=== Begin Enclosure ===
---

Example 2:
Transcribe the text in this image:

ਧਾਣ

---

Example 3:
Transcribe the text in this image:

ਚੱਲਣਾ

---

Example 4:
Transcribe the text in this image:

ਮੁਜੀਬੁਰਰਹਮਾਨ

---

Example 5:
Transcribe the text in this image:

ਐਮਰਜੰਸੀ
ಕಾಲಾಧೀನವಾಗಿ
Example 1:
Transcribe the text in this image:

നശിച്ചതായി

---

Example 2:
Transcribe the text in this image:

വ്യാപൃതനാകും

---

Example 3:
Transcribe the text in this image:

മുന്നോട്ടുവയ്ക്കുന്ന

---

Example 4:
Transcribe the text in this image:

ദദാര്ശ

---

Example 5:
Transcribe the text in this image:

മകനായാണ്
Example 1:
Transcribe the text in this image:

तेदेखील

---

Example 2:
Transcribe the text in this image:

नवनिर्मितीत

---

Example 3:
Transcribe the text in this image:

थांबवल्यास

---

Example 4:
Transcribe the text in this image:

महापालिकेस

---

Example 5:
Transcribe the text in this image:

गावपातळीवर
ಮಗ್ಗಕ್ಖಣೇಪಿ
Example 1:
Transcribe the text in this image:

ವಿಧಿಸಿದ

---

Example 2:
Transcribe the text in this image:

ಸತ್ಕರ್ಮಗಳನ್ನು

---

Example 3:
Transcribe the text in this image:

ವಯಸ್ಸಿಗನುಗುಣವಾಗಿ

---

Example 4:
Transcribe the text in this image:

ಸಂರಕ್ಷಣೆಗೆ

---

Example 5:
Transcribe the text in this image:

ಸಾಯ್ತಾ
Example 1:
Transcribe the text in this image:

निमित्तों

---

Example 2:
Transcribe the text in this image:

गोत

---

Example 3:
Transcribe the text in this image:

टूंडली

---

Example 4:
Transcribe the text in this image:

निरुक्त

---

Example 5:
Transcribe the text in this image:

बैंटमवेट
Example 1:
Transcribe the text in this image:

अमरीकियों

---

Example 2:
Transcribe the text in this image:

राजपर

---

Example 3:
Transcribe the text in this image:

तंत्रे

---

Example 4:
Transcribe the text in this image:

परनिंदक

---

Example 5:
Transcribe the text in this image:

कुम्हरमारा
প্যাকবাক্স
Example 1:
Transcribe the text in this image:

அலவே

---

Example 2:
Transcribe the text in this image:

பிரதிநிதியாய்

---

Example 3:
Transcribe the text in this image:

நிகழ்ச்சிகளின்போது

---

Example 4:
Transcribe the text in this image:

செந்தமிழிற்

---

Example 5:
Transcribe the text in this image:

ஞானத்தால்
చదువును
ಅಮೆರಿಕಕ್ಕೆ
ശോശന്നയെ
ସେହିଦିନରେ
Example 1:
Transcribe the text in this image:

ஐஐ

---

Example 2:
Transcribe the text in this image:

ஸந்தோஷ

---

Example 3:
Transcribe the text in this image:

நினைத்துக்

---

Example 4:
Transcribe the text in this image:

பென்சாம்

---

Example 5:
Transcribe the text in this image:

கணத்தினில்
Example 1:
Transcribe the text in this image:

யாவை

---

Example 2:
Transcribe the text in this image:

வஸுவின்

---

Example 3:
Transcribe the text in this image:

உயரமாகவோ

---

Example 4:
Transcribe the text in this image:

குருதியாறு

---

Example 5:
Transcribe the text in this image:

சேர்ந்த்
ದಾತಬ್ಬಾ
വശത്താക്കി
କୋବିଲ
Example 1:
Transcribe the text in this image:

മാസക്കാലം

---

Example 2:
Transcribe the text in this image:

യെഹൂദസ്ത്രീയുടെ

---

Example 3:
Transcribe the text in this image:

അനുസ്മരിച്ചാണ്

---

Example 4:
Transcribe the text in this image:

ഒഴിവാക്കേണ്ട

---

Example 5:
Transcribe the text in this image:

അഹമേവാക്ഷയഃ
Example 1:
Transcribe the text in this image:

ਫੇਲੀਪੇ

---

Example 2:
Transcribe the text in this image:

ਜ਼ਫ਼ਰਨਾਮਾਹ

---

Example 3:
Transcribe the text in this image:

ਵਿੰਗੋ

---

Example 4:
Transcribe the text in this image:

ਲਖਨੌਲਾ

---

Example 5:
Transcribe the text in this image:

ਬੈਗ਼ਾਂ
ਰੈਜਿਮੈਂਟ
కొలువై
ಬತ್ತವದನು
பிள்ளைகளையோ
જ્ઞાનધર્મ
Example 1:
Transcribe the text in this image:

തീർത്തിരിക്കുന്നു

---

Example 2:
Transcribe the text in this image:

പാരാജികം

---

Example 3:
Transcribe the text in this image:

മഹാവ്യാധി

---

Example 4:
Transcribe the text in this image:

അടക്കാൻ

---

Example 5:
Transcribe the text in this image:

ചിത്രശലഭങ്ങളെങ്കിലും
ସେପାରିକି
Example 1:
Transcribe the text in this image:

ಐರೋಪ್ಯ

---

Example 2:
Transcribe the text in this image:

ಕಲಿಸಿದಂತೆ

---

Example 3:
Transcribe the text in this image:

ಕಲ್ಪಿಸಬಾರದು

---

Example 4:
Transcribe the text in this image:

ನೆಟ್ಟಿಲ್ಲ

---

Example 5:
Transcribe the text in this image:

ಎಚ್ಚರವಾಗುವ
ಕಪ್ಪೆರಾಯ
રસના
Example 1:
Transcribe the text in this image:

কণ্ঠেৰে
=== End Enclosure ===
_Exercise_
All the records above need to be printed exactly.

_Response area_
---

Example 2:
Transcribe the text in this image:

ਧਾਣ

---

Example 3:
Transcribe the text in this image:

ਚੱਲਣਾ

---

Example 4:
Transcribe the text in this image:

ਮੁਜੀਬੁਰਰਹਮਾਨ

---

Example 5:
Transcribe the text in this image:

ਐਮਰਜੰਸੀ
ಕಾಲಾಧೀನವಾಗಿ
Example 1:
Transcribe the text in this image:

നശിച്ചതായി

---

Example 2:
Transcribe the text in this image:

വ്യാപൃതനാകും

---

Example 3:
Transcribe the text in this image:

മുന്നോട്ടുവയ്ക്കുന്ന

---

Example 4:
Transcribe the text in this image:

ദദാര്ശ

---

Example 5:
Transcribe the text in this image:

മകനായാണ്
Example 1:
Transcribe the text in this image:

तेदेखील

---

Example 2:
Transcribe the text in this image:

नवनिर्मितीत

---

Example 3:
Transcribe the text in this image:

थांबवल्यास

---

Example 4:
Transcribe the text in this image:

महापालिकेस

---

Example 5:
Transcribe the text in this image:

गावपातळीवर
ಮಗ್ಗಕ್ಖಣೇಪಿ
Example 1:
Transcribe the text in this image:

ವಿಧಿಸಿದ

---

Example 2:
Transcribe the text in this image:

ಸತ್ಕರ್ಮಗಳನ್ನು

---

Example 3:
Transcribe the text in this image:

ವಯಸ್ಸಿಗನುಗುಣವಾಗಿ

---

Example 4:
Transcribe the text in this image:

ಸಂರಕ್ಷಣೆಗೆ

---

Example 5:
Transcribe the text in this image:

ಸಾಯ್ತಾ
Example 1:
Transcribe the text in this image:

निमित्तों

---

Example 2:
Transcribe the text in this image:

गोत

---

Example 3:
Transcribe the text in this image:

टूंडली

---

Example 4:
Transcribe the text in this image:

निरुक्त

---

Example 5:
Transcribe the text in this image:

बैंटमवेट
Example 1:
Transcribe the text in this image:

अमरीकियों

---

Example 2:
Transcribe the text in this image:

राजपर

---

Example 3:
Transcribe the text in this image:

तंत्रे

---

Example 4:
Transcribe the text in this image:

परनिंदक

---

Example 5:
Transcribe the text in this image:

कुम्हरमारा
প্যাকবাক্স
Example 1:
Transcribe the text in this image:

அலவே

---

Example 2:
Transcribe the text in this image:

பிரதிநிதியாய்

---

Example 3:
Transcribe the text in this image:

நிகழ்ச்சிகளின்போது

---

Example 4:
Transcribe the text in this image:

செந்தமிழிற்

---

Example 5:
Transcribe the text in this image:

ஞானத்தால்
చదువును
ಅಮೆರಿಕಕ್ಕೆ
ശോശന്നയെ
ସେହିଦିନରେ
Example 1:
Transcribe the text in this image:

ஐஐ

---

Example 2:
Transcribe the text in this image:

ஸந்தோஷ

---

Example 3:
Transcribe the text in this image:

நினைத்துக்

---

Example 4:
Transcribe the text in this image:

பென்சாம்

---

Example 5:
Transcribe the text in this image:

கணத்தினில்
Example 1:
Transcribe the text in this image:

யாவை

---

Example 2:
Transcribe the text in this image:

வஸுவின்

---

Example 3:
Transcribe the text in this image:

உயரமாகவோ

---

Example 4:
Transcribe the text in this image:

குருதியாறு

---

Example 5:
Transcribe the text in this image:

சேர்ந்த்
ದಾತಬ್ಬಾ
വശത്താക്കി
କୋବିଲ
Example 1:
Transcribe the text in this image:

മാസക്കാലം

---

Example 2:
Transcribe the text in this image:

യെഹൂദസ്ത്രീയുടെ

---

Example 3:
Transcribe the text in this image:

അനുസ്മരിച്ചാണ്

---

Example 4:
Transcribe the text in this image:

ഒഴിവാക്കേണ്ട

---

Example 5:
Transcribe the text in this image:

അഹമേവാക്ഷയഃ
Example 1:
Transcribe the text in this image:

ਫੇਲੀਪੇ

---

Example 2:
Transcribe the text in this image:

ਜ਼ਫ਼ਰਨਾਮਾਹ

---

Example 3:
Transcribe the text in this image:

ਵਿੰਗੋ

---

Example 4:
Transcribe the text in this image:

ਲਖਨੌਲਾ

---

Example 5:
Transcribe the text in this image:

ਬੈਗ਼ਾਂ
ਰੈਜਿਮੈਂਟ
కొలువై
ಬತ್ತವದನು
பிள்ளைகளையோ
જ્ઞાનધર્મ
Example 1:
Transcribe the text in this image:

തീർത്തിരിക്കുന്നു

---

Example 2:
Transcribe the text in this image:

പാരാജികം

---

Example 3:
Transcribe the text in this image:

മഹാവ്യാധി

---

Example 4:
Transcribe the text in this image:

അടക്കാൻ

---

Example 5:
Transcribe the text in this image:

ചിത്രശലഭങ്ങളെങ്കിലും
ସେପାରିକି
Example 1:
Transcribe the text in this image:

ಐರೋಪ್ಯ

---

Example 2:
Transcribe the text in this image:

ಕಲಿಸಿದಂತೆ

---

Example 3:
Transcribe the text in this image:

ಕಲ್ಪಿಸಬಾರದು

---

Example 4:
Transcribe the text in this image:

ನೆಟ್ಟಿಲ್ಲ

---

Example 5:
Transcribe the text in this image:

ಎಚ್ಚರವಾಗುವ
ಕಪ್ಪೆರಾಯ
રસના
Example 1:
Transcribe the text in this image:

কণ্ঠেৰে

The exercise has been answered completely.